Wer der Beschlussempfehlung des Ausschusses zustimmen will, den bitte ich um ein Handzeichen. - Wer lehnt die Beschlussempfehlung ab?
Tagesordnungspunkt 15: Zweite Beratung: Küsten-, Meeresschutz und Schiffssicherheit besser und effektiver gestalten - Innenminister Schünemann muss seinen Widerstand gegen eine einheitliche nationale Küstenwache endlich aufgeben! - Antrag der Fraktion Bündnis 90/Die Grünen Drs. 15/2533 Beschlussempfehlung des Ausschusses für Inneres und Sport Drs. 15/2810
Eine Berichterstattung ist nicht vorgesehen. Ich erteile Herrn Janßen von der Fraktion Bündnis 90/Die Grünen das Wort. Bitte schön, Herr Janßen!

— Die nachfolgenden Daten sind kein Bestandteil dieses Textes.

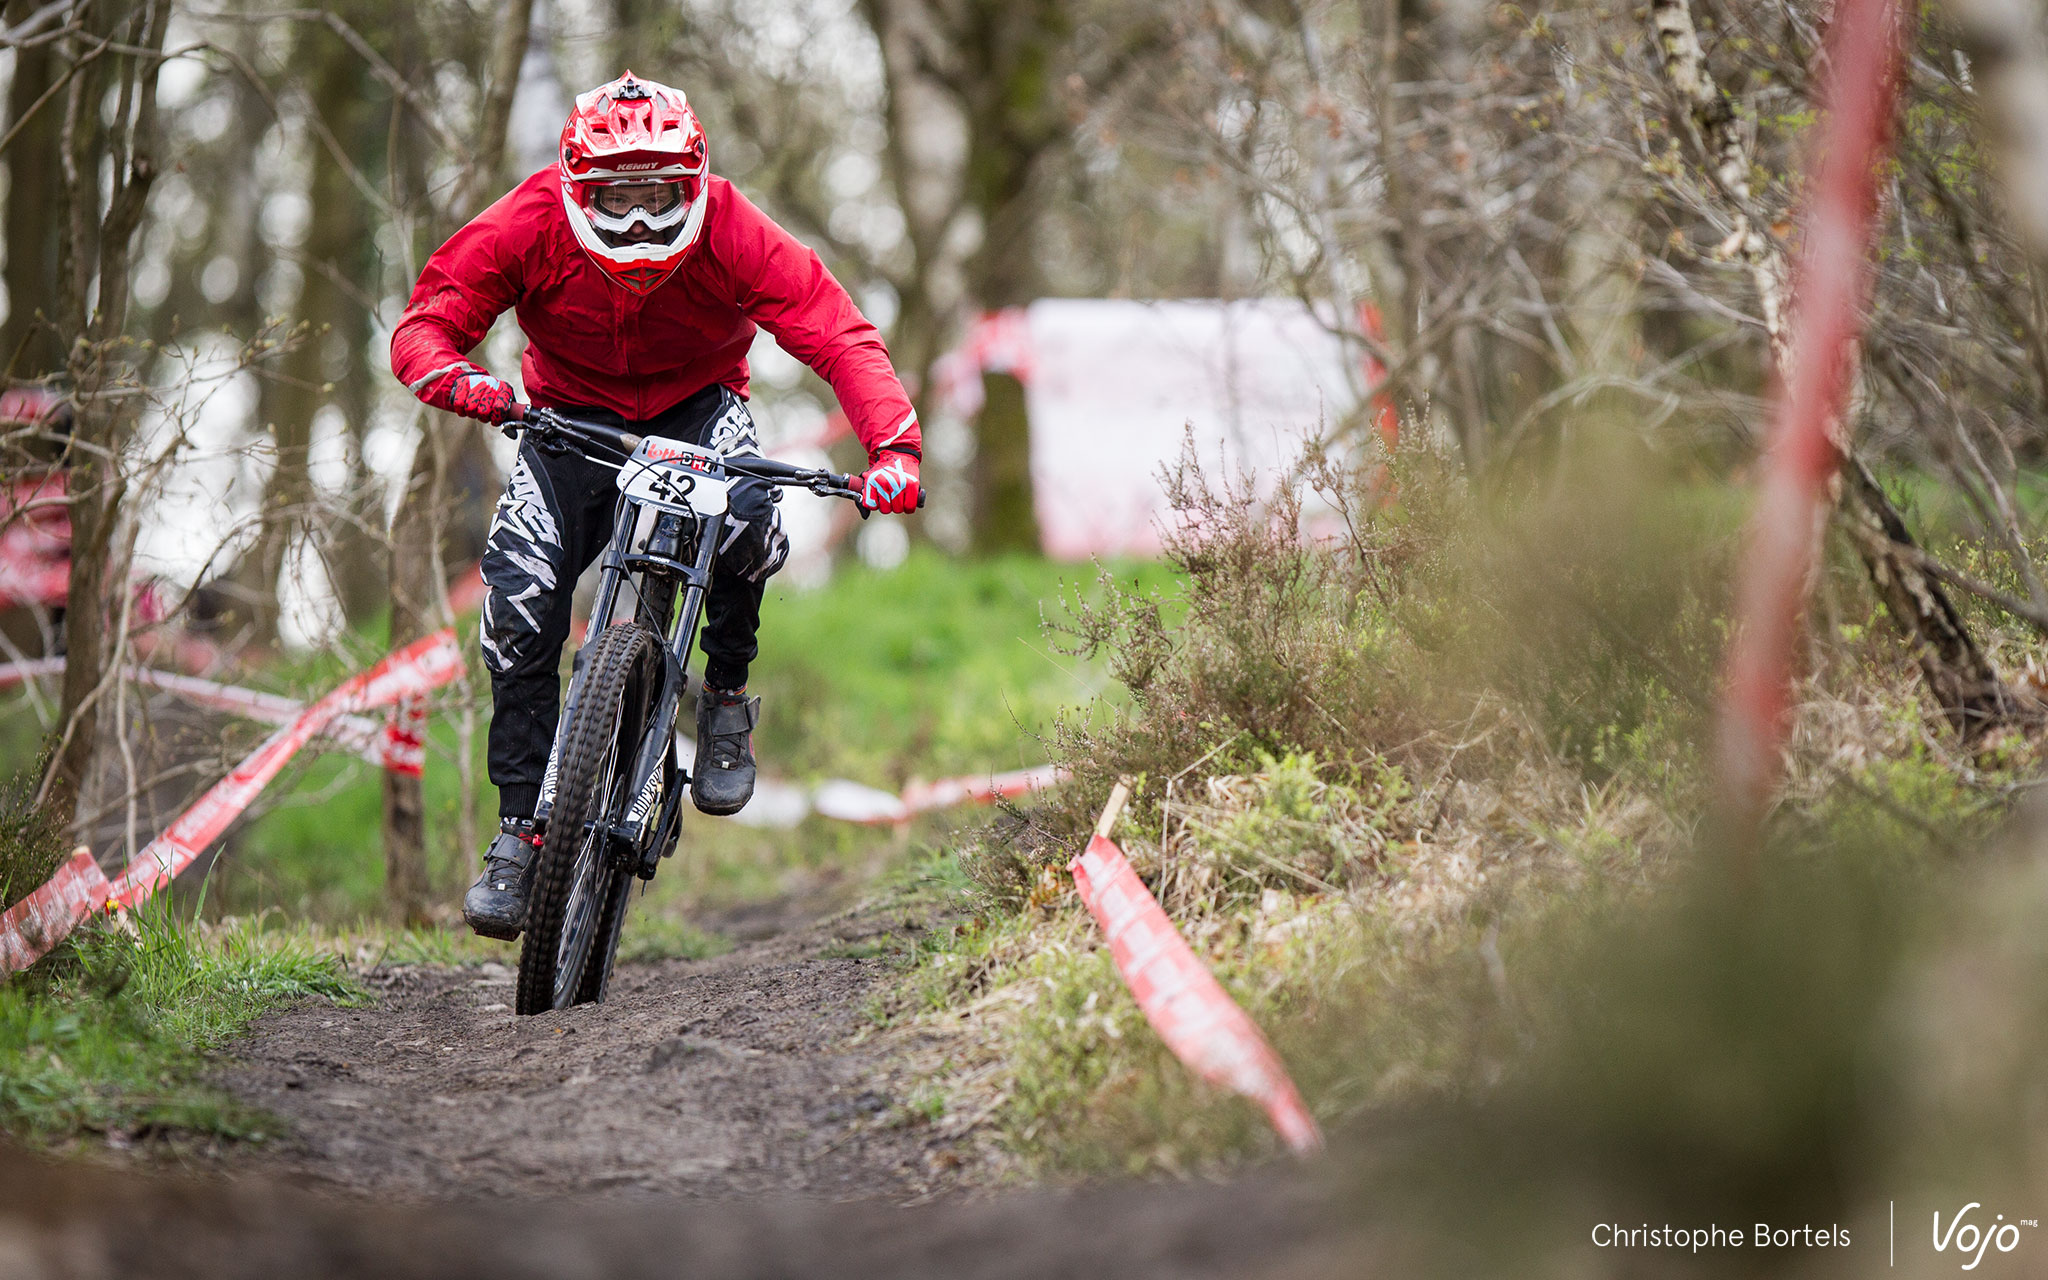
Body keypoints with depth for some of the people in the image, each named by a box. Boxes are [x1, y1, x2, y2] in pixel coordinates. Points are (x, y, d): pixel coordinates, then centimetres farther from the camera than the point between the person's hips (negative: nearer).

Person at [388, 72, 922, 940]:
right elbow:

Frau Präsidentin! Meine Damen und Herren! Die Ausschussberatungen über unseren Antrag zur Schaffung einer nationalen Küstenwache waren
wahrlich kein Ruhmesblatt, zumindest nicht im Unterausschuss für Häfen und Schifffahrt. Kaum zehn Minuten hat sich der Ausschuss mit dieser Thematik auseinander gesetzt. Das war nicht einmal der Ansatz einer sachlichen Diskussion.

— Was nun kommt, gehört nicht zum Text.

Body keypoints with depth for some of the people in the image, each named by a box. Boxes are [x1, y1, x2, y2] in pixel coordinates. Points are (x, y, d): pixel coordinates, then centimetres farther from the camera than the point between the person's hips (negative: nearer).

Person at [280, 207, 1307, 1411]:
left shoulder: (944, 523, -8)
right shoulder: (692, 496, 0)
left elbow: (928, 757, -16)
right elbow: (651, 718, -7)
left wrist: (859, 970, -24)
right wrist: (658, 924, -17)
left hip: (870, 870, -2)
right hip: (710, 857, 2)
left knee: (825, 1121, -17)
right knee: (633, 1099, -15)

Meine Damen und Herren, Sie wollen die Fakten schlicht nicht zur Kenntnis nehmen. Sie wollen nicht zur Kenntnis nehmen, dass die Küstenschutzaufgaben in einem heillosen Kompetenzwirrwarr zwischen Bund und Ländern und auch innerhalb des Bundes und der Länder zwischen unterschiedlichen Behörden verstrickt sind. Das ist nicht nur gefährlich, das ist auch teuer. Sie handeln aber lieber nach dem Motto: Ohren zu, Augen zu, Mund zu und durch.
Dann hätten Ihnen die Experten schon gesagt, was von der derzeitigen Struktur zu halten ist. Aber Sie haben ja in großkoalitionärer Arroganz alles sofort vom Tisch gewischt. Sonst hätten Sie sich ja womöglich auch noch mit anderen Meinungen in Ihren eigenen Parteien auseinander setzen müssen.
Schließlich war es die CDU-Bundestagsfraktion, die in der letzten Wahlperiode die Schaffung einer nationalen Küstenwache im Bundestag gefordert hat. Meine Damen und Herren von der CDU, Ihr Bundestagsabgeordneter Thomas Kossendey, durchaus ein Mensch von der Küste, - das Ammerland ist ja nicht so küstenfern, Herr Ontijd - hat in der Nordwest-Zeitung vom 13. Februar 2006 deutliche Worte gesagt. Ich zitiere: Die beste Lösung wäre eine nationale Küstenwache in eigenständiger Form und mit allen Zuständigkeiten in der Gefahrenabwehr auf See. Herr Kossendey schlägt vor, zunächst die Bundeskräfte in einer einheitlichen Struktur zusammenzuführen und in einem zweiten Schritt die Kräfte der Länder in Form eines Staatsvertrages einzubinden. Meine
Meine Damen und Herren, aber auch die niedersächsische SPD ist offenbar in Fragen des Küstenschutzes von der besonders strukturkonservativen Sorte. In trauter Eintracht mit den Regierungsfraktionen haben Sie es ebenfalls nicht für nötig gehalten, sich ernsthaft mit dem Thema auseinander zu setzen.
Fragen Sie doch einmal Ihren Parteifreund, den schleswig-holsteinischen Innenminister Stegner. Er fordert nämlich ebenfalls schon lange eine nationale Küstenwache.
Meine Damen und Herren, hier sitzt ja eine Reihe von Kolleginnen und Kollegen, die genau wie ich eine Inselgemeinde in ihrem Wahlbereich haben. Wie erklären Sie den Bürgermeistern auf den Inseln Ihr Verhalten?
Herr Janßen, bitte unterbrechen Sie einen Moment, bis Ruhe eingetreten ist. - So, jetzt kann es weitergehen.
Wie erklären Sie denen eigentlich, dass Sie so kaltschnäuzig über eine einstimmige Resolution aller ostfriesischen Inseln für eine nationale Küstenwache hinweggehen?